**DOCUMENT EXCERPT**
Colorado Republicans will choose their next chair at a party reorganization meeting on March 11. Current Republican state chair Kristi Burton Brown announced in December that she is not seeking a second term.
The leadership shakeup comes a few months after a blistering loss for the party during the 2022 midterms, when Democrats secured every statewide office, won the state’s new congressional seat and expanded their majorities in the state Legislature.
“We are in a hole, and we need to start digging ourselves out of it,” said Casper Stockham, who has led multiple unsuccessful congressional campaigns and also ran for state party chair in 2021.
Lundbert, Aadland and Stockham are joined in the race by former state Rep. Dave Williams, indicted former Mesa County Clerk Tina Peters, and conservative Christian activist Aaron Wood.
Other common ground between the candidates include a support for the return to closed primary elections and disdain for the petition process for candidates to get on the primary ballot.
Analysis of 2022 losses
The candidates offered various reasons for why Republicans in Colorado lost so badly in November, from a weak slate of candidates to unreliable voting machines.

**PROVIDED INFORMATION**

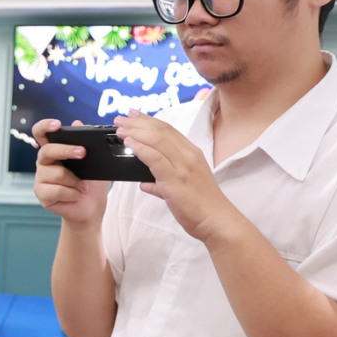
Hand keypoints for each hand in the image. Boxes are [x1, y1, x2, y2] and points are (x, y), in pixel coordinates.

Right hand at [32, 119, 110, 225]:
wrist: (91, 206)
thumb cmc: (92, 182)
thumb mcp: (97, 161)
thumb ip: (88, 142)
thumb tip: (79, 123)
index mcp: (54, 150)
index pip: (41, 133)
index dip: (45, 126)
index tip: (57, 125)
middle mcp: (44, 162)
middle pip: (47, 151)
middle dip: (65, 150)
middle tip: (82, 153)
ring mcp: (41, 178)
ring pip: (56, 173)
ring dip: (75, 180)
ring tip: (84, 187)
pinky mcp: (41, 194)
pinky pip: (56, 190)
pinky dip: (71, 193)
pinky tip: (76, 195)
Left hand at [114, 111, 237, 243]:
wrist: (216, 220)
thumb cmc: (200, 206)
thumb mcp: (182, 188)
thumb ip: (162, 183)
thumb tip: (146, 184)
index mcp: (191, 154)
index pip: (168, 130)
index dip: (149, 121)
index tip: (134, 115)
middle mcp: (189, 155)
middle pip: (161, 131)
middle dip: (138, 122)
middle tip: (121, 118)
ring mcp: (183, 166)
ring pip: (157, 141)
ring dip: (135, 132)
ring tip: (120, 129)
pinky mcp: (176, 179)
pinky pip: (155, 158)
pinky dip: (140, 148)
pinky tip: (129, 144)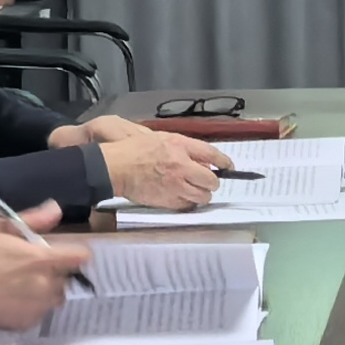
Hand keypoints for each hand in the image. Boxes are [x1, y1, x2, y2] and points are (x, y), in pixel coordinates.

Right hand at [0, 210, 91, 335]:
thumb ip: (33, 220)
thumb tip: (57, 209)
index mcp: (43, 260)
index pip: (80, 257)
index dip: (74, 254)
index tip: (63, 253)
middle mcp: (46, 286)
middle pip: (66, 280)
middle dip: (54, 274)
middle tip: (30, 269)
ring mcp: (37, 308)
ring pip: (54, 299)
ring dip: (44, 292)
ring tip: (19, 287)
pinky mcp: (26, 324)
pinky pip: (38, 314)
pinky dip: (30, 308)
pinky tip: (9, 301)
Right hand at [90, 124, 225, 209]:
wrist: (115, 168)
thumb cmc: (134, 150)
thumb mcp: (161, 139)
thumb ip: (183, 148)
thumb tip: (202, 160)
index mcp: (180, 146)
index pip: (212, 154)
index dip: (224, 161)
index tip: (229, 166)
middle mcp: (181, 166)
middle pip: (212, 180)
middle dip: (212, 182)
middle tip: (206, 182)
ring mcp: (175, 185)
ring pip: (203, 196)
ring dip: (202, 194)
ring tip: (194, 191)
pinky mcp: (168, 200)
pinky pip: (188, 205)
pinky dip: (188, 203)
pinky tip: (181, 197)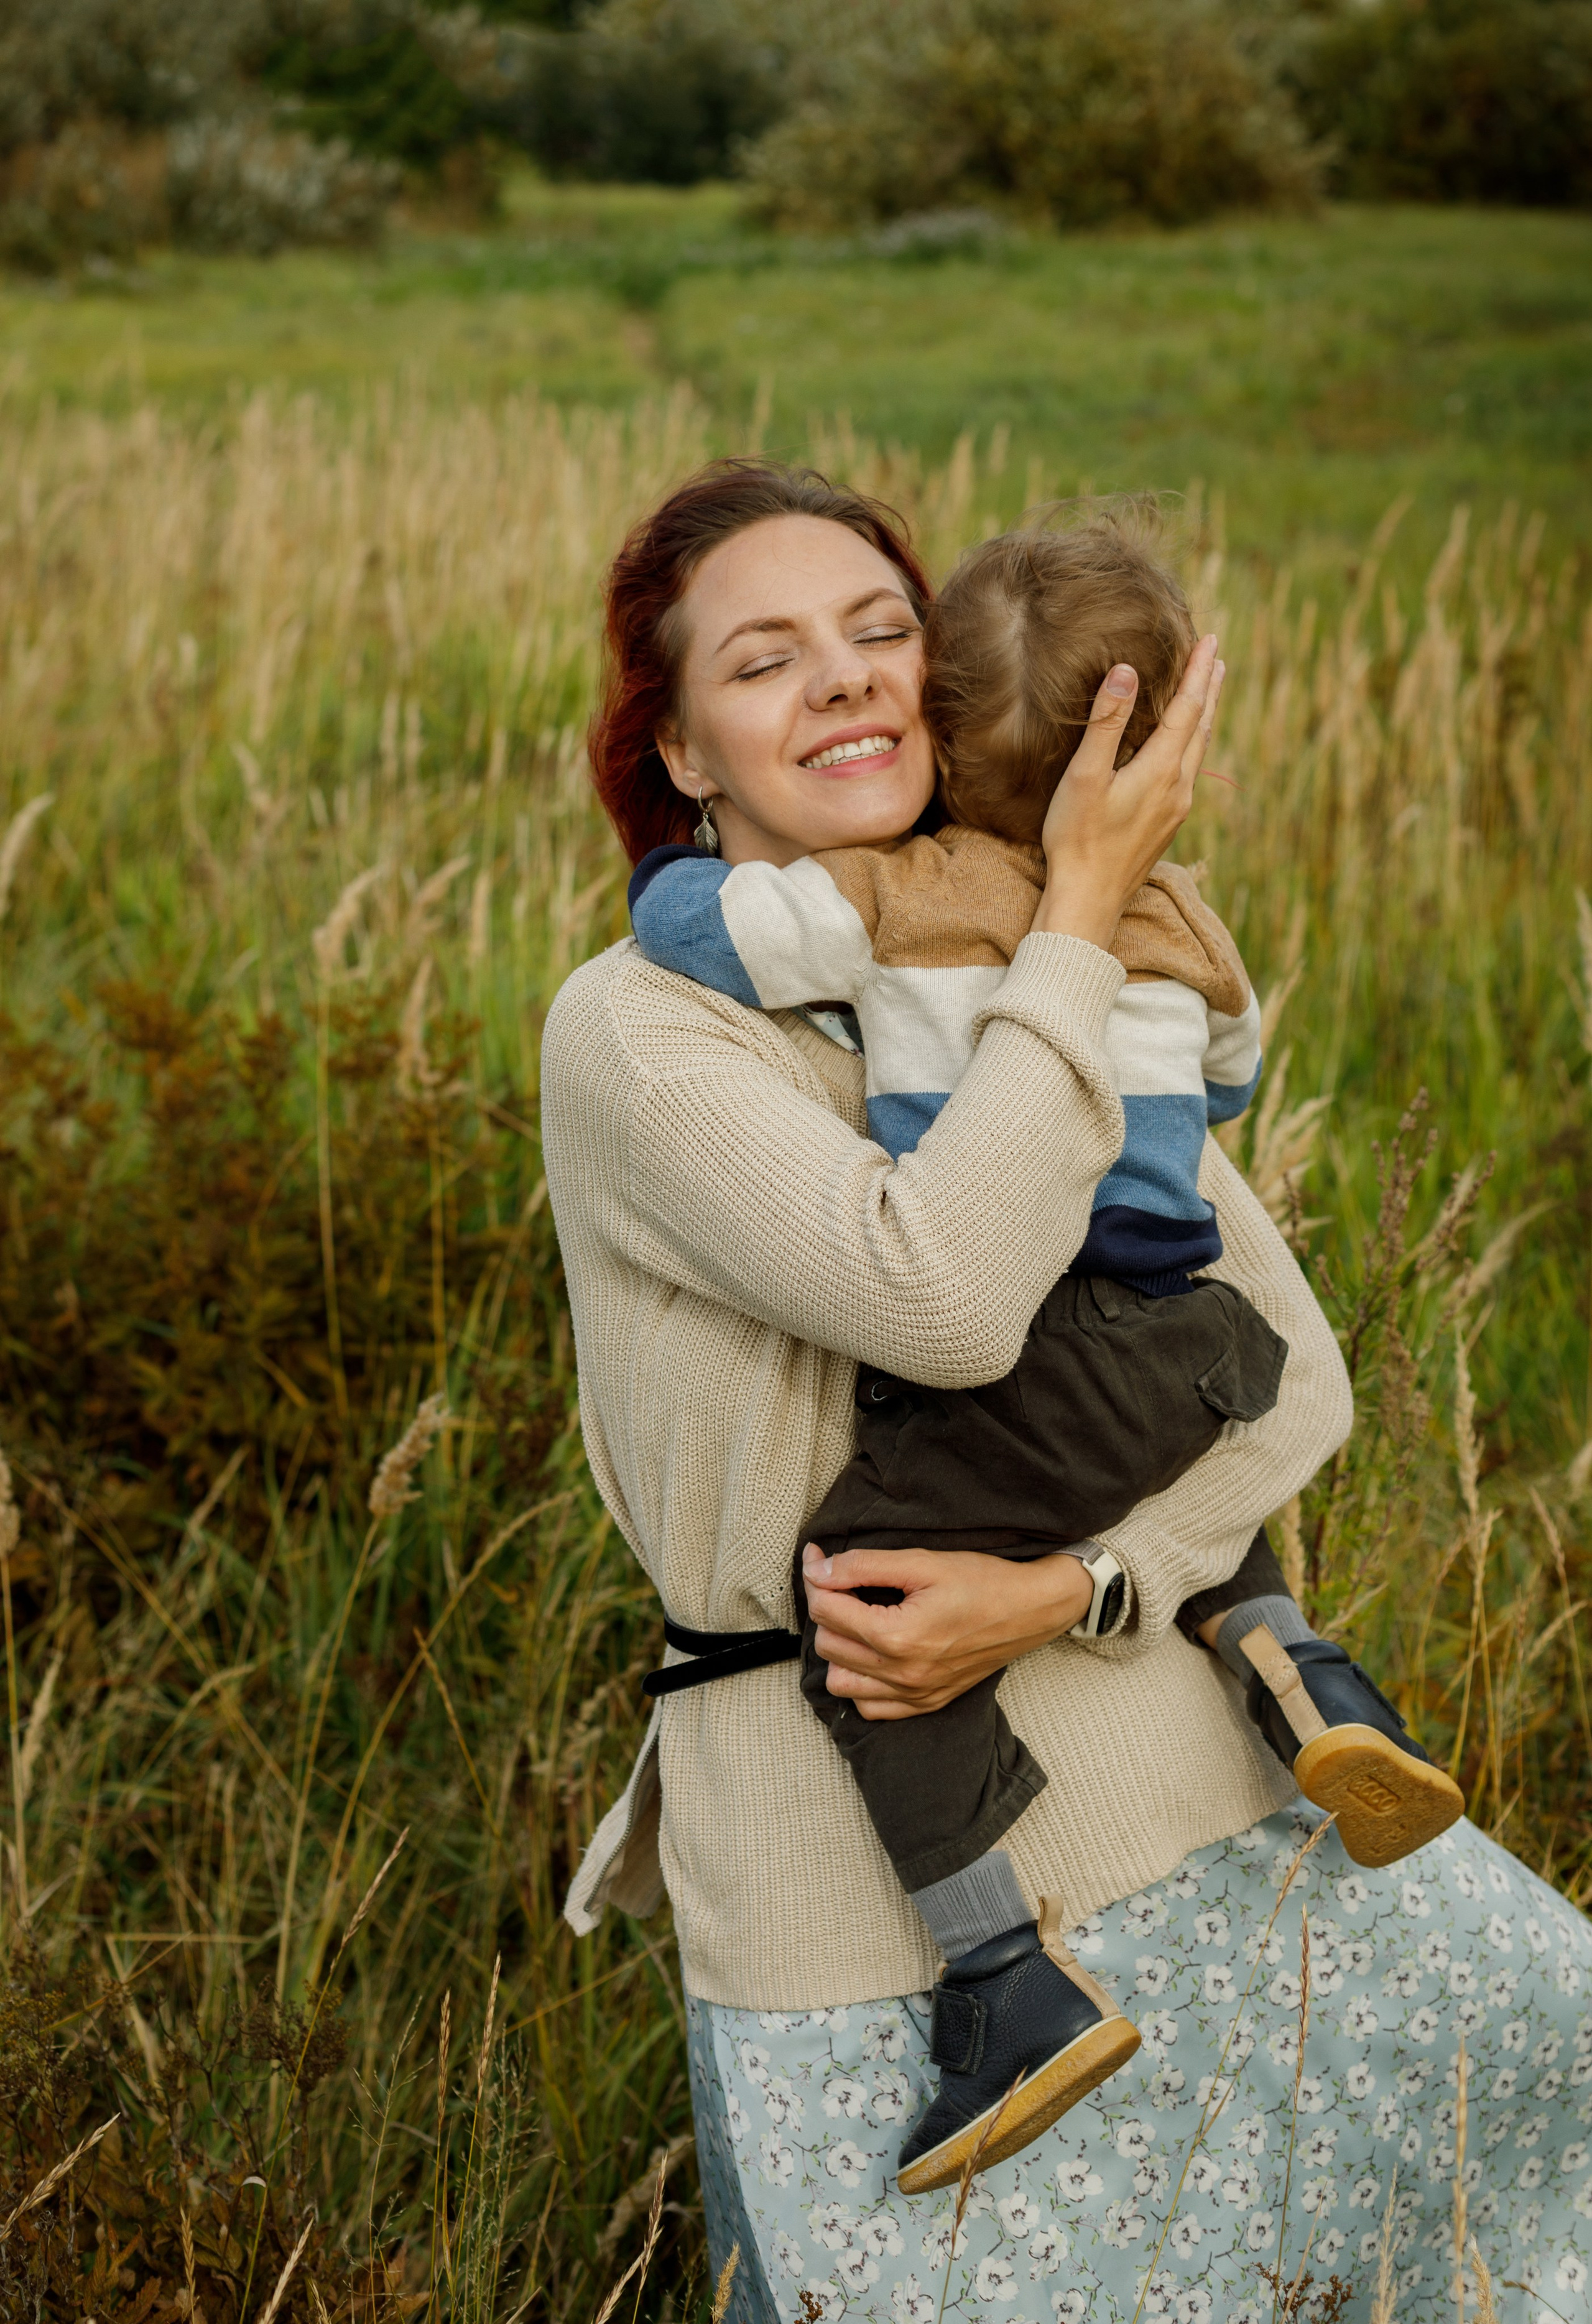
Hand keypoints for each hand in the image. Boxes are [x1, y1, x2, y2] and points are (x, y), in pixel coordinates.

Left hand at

**EXPLORE THE MATERIAL**
- A) Translate this sentence from the excerpt on the Colorado Republican chair race into Spanish: "Current Republican state chair Kristi Burton Brown announced in December that she is not seeking a second term."
- B) Answer these questions using the excerpt on the Colorado Republican chair race:
(i) On what date will the party reorganization meeting take place?
(ii) In what year did Casper Stockham run for state party chair?
(iii) What former office did Tina Peters hold?

**EXERCISE RESPONSES**
- A) La actual presidenta estatal republicana, Kristi Burton Brown, anunció en diciembre que no buscará un segundo mandato.

- B)
(i) March 11
(ii) 2021
(iii) Mesa County Clerk